Top of MATERIALS PROVIDED
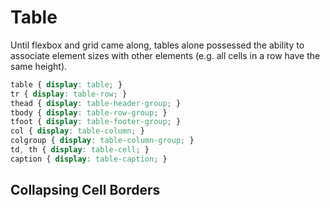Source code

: # Table

Until flexbox and grid came along, tables alone possessed the ability to associate element sizes with other elements (e.g. all cells in a row have the same height).

```css
table { display: table; }
tr { display: table-row; }
thead { display: table-header-group; }
tbody { display: table-row-group; }
tfoot { display: table-footer-group; }
col { display: table-column; }
colgroup { display: table-column-group; }
td, th { display: table-cell; }
caption { display: table-caption; }
```

## Collapsing Cell Borders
Bottom of MATERIALS PROVIDED
§ **WORK INSTRUCTION**
Please return all lines above in which the string "column" is found.

§ **OUTPUT FOR THIS EXERCISE**
col { display: table-column; }
colgroup { display: table-column-group; }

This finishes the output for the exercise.